For a moment, Harry’s chest ached.
He wasn’t his Sirius. But it didn’t matter.
It still broke him a little.
"I—" Lyra started, then stopped, shaking her head like she couldn’t find the words.
And Harry—Harry was donewaiting.
Fuck the universe.
Fuck the audience.
There was her, and there was him, and that was all that had ever mattered.
With all the strength he could muster, he lifted a hand, curling his fingers around the back of her neck, and pulled her down—closing the distance, pressing his lips against hers with everything he had left.
Lyra gasped against his mouth, her body trembling, but then she was kissing him back—deep and desperate and real, her hands framing his face, her fingers threading into his hair.

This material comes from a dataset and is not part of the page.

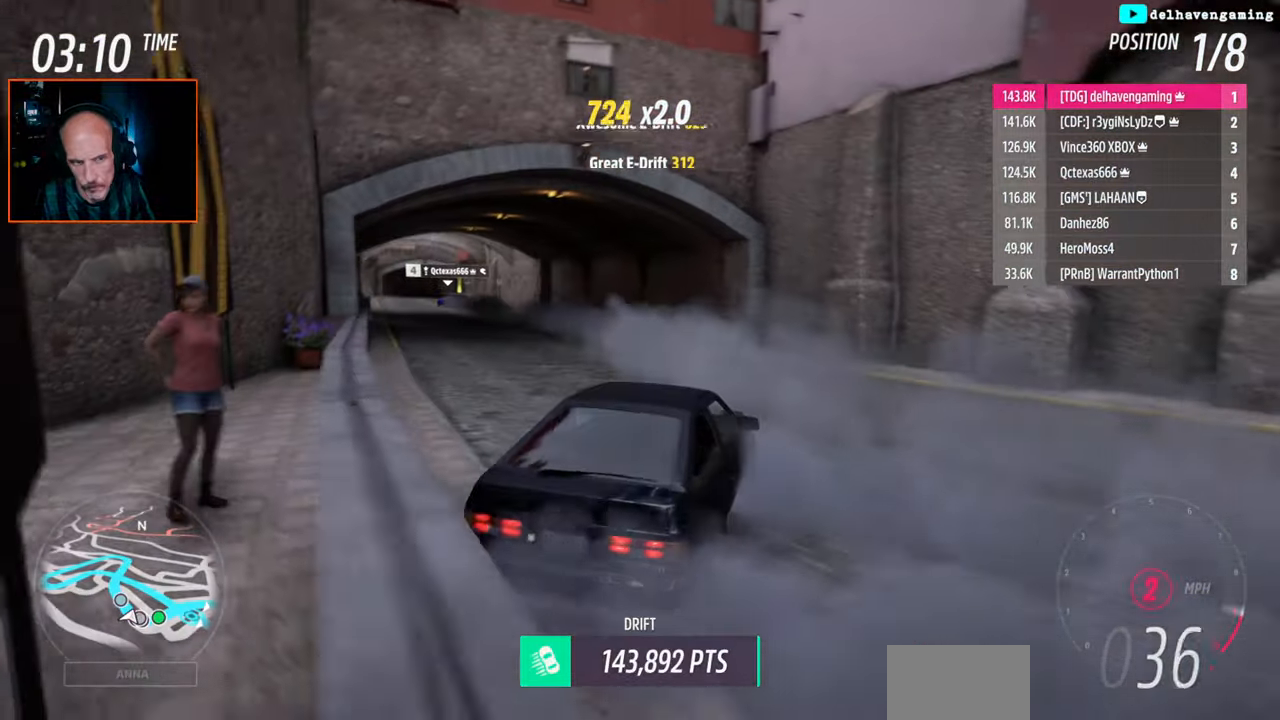
{"buttons": ["R2"], "left_stick": "left", "events": [[267, "left_stick", "up-left"], [350, "CIRCLE", "down"], [350, "L1", "down"], [417, "CIRCLE", "up"], [433, "left_stick", "left"], [450, "L1", "up"]]}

She tasted like salt and warmth and home.
For the first time since the war was over, since grief had overtaken his body and left his mind numb, he was home. She was his home.
A muffled sound came from somewhere in the room—possibly James or Sirius, muttering something about 'bloody dramatic kids'—but Harry didn’t care.
This moment wasn’t for them.
It was for him and her.
And as Lyra clung to him like he was the only thing keeping her tethered to the earth, Harry knew—without a shadow of a doubt—that he had made the right choice.
In that moment, he knew. He knew that no perfect universe, no alternate world where things were easy and safe, could ever compare to this. To them. Because there was no way that that Harry and that Lyra could have loved each other the way this Harry and this Lyra did—so selflessly, so absolutely, that dying for each other was the least they could do.
He had come back.
And he would never let her go again.